Engel W.K., Warmolts I.R. The motor unit. - In: New development in EMG and clin. - Neurophysiology, 1973, vol. 1, p. 141-177.

Fenichel G. M., Florence J. M., Pestronk A. et al. Long-term benefit from prednisone therapy in Duchenne muscular dystrophy. Neurology, 1991, 41, 1874-1877.

Griggs R.C., Moxicy R.T., Mandcll J.R et al. Duchenne dystrophy: randomized, controled trial of prednisone (18 month and azathioprine (12 months). Neurology, 1993, 43.520-527.

Sato B., Nishikida K., Samuels L.T., Tyler F.H. Electron spin resonance studies of erythrocytes from patients with Duchenne muscular dystrophy. J Clin. Invest. 1978, 61, 251-259.

Siegel I.M., Miller. l.E., Ray R. D. Failure of corticosteroid in the treatment of Duchenne (pseudohypertrophie) muscular dystrophy. Illinois Med. J., 1974, 145: 32-36.

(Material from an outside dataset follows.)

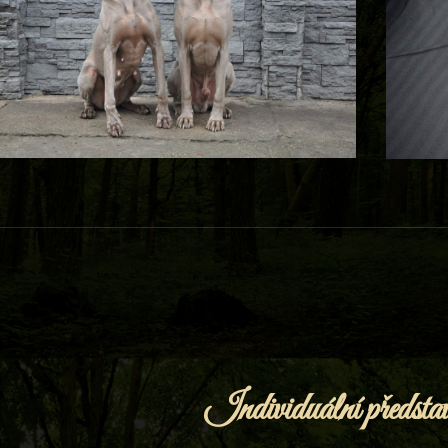
Individuální představ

Tyler F.H. Muscles, membranes end maternal markers. N. Engl. J. Med. 1978, 19, 885-886.

Claims (2)

1. The use of pork adrenal cortex extract as a means to stimulate the growth of spinal cord motor neurons in a growing mammalian organism. 2. A method of stimulating the growth of spinal cord motor neurons in a growing mammalian organism in an experiment, comprising administering an adrenal cortex extract every other day, in a general course of 5 weeks, characterized in that a single dose of adrenal cortex bark extract is administered in a single dose of 0.5 ml per 100 g body weight.